## ABOUT THIS EXERCISE
Below are some records; quote exactly the lines from the one that contains "M48 66 76 132 54 141 26 76Z" through the one that contains "M32 227 56 254 38 269 15 242Z", inclusive, and no others.

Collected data
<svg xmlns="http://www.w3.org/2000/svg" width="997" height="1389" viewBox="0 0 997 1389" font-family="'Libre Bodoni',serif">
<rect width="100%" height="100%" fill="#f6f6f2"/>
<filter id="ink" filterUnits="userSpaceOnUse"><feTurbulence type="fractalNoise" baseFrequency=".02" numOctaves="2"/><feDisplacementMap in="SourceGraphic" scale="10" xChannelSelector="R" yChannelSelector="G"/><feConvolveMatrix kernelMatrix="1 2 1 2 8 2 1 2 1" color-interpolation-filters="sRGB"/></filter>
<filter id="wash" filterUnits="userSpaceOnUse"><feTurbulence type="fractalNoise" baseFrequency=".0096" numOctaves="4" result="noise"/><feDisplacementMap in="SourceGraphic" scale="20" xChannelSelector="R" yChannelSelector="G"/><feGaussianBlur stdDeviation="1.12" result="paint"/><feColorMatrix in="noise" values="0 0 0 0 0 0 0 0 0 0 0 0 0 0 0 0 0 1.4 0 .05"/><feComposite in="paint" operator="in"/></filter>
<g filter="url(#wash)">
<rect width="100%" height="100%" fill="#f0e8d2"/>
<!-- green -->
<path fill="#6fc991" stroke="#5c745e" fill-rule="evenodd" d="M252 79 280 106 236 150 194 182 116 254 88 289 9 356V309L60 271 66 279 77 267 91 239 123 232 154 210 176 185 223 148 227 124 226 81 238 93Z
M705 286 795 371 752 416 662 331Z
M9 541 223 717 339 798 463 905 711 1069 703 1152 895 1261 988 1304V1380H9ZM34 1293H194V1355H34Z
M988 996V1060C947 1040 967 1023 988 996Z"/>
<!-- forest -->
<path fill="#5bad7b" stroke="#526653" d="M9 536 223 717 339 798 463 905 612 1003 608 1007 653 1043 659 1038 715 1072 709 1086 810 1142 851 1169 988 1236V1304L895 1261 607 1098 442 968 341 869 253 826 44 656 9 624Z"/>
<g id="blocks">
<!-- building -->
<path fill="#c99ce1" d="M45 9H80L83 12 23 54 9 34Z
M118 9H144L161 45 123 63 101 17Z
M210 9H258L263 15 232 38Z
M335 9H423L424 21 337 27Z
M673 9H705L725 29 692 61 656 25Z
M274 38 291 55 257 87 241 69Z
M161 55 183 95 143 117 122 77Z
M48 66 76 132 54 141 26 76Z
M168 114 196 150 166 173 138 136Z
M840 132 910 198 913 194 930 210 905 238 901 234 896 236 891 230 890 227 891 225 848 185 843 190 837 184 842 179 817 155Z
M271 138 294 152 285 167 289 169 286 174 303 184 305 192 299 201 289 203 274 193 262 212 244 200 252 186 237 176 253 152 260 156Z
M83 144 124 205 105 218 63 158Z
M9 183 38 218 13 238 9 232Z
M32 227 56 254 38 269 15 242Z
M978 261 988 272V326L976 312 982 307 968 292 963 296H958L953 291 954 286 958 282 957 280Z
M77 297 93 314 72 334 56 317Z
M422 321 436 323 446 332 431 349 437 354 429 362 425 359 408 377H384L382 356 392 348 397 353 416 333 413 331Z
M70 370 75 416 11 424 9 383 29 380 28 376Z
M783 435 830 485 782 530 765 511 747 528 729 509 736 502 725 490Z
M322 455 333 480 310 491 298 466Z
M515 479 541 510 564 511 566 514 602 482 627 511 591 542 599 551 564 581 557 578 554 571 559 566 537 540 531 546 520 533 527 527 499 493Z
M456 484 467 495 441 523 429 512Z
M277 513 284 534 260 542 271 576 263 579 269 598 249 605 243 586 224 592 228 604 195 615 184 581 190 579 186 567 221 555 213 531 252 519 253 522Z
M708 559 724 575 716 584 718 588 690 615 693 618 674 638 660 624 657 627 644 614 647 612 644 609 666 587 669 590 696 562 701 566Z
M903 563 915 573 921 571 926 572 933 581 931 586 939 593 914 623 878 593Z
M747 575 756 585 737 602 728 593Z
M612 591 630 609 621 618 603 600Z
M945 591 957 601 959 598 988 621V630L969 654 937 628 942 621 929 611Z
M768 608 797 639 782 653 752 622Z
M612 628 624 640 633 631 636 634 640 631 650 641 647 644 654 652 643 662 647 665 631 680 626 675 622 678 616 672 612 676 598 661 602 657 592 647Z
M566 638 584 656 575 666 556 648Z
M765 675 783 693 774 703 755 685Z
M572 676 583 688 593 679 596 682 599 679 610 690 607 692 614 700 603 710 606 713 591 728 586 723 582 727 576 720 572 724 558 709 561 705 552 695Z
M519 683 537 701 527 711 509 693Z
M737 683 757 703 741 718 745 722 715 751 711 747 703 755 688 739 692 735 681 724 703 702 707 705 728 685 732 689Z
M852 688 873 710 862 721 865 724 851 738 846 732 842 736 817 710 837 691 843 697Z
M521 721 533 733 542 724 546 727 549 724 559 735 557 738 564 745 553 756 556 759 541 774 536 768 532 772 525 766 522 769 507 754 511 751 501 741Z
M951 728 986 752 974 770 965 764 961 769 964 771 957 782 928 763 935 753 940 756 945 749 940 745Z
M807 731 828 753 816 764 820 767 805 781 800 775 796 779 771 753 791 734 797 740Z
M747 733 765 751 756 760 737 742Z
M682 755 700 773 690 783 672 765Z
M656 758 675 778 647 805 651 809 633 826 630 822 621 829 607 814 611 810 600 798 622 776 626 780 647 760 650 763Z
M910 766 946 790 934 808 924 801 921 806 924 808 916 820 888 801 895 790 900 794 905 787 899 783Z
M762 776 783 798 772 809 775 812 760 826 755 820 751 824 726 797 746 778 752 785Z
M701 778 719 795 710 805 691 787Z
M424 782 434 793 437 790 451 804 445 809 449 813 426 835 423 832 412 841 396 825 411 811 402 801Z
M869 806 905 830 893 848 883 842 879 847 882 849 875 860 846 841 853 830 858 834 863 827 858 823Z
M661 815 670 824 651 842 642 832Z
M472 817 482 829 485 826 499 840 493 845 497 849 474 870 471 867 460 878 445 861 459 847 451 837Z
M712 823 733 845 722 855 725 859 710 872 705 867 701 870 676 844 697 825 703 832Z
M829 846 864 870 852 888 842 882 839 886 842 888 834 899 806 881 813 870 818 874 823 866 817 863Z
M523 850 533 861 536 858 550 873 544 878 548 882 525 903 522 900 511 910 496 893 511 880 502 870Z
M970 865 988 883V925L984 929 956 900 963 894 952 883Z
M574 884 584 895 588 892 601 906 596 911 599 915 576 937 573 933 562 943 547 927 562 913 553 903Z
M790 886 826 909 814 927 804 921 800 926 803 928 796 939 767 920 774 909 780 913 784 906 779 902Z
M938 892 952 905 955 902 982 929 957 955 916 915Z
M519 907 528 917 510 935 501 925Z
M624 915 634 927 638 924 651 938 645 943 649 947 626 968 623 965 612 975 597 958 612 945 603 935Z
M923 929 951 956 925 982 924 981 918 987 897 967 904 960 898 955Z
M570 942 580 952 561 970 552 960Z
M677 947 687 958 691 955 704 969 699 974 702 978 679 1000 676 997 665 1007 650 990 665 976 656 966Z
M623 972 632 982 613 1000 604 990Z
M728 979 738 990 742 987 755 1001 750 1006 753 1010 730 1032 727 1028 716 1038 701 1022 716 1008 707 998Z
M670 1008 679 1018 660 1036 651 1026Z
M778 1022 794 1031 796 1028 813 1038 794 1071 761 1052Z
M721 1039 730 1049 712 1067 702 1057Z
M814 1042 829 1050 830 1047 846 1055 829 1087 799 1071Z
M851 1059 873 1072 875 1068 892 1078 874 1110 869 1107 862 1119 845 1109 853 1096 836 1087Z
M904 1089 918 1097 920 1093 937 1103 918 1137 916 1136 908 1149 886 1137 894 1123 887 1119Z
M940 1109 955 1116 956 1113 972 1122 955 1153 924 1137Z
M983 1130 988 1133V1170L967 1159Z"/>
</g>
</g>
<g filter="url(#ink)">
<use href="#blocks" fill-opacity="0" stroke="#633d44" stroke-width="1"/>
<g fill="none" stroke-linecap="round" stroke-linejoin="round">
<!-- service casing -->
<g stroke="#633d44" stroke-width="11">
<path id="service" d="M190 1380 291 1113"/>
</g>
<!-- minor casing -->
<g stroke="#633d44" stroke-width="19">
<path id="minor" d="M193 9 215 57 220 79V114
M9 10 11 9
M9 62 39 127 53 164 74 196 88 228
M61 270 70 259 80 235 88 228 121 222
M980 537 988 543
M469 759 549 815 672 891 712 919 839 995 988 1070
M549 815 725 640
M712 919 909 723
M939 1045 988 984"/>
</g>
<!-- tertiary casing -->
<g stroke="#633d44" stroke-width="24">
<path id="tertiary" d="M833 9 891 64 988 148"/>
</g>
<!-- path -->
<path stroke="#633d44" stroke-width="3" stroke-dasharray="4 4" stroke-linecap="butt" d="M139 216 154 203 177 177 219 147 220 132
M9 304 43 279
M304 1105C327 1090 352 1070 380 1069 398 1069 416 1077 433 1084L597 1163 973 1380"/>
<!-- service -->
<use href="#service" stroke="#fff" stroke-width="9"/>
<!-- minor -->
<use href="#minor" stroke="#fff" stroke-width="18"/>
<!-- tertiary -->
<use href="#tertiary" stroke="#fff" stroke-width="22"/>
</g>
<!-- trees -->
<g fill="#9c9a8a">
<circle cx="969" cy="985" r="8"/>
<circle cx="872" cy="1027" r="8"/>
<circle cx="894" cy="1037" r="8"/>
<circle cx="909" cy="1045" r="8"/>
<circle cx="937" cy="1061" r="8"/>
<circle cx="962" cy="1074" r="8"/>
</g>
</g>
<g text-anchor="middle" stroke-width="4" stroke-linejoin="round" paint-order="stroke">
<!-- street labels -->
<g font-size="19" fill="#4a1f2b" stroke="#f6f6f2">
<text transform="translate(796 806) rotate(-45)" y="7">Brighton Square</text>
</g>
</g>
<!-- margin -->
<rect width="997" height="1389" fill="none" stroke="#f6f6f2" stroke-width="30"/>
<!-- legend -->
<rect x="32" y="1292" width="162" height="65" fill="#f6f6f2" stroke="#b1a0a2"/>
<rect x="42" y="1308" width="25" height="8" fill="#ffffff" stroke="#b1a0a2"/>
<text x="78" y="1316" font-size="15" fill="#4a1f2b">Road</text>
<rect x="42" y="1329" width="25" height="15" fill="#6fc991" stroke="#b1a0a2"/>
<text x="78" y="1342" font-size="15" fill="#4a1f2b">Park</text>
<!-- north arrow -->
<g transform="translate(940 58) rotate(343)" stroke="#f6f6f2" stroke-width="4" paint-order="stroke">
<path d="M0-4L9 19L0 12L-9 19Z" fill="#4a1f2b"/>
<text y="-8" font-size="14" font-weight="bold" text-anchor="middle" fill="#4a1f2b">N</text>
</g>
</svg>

## COMPLETED EXERCISE
M48 66 76 132 54 141 26 76Z
M168 114 196 150 166 173 138 136Z
M840 132 910 198 913 194 930 210 905 238 901 234 896 236 891 230 890 227 891 225 848 185 843 190 837 184 842 179 817 155Z
M271 138 294 152 285 167 289 169 286 174 303 184 305 192 299 201 289 203 274 193 262 212 244 200 252 186 237 176 253 152 260 156Z
M83 144 124 205 105 218 63 158Z
M9 183 38 218 13 238 9 232Z
M32 227 56 254 38 269 15 242Z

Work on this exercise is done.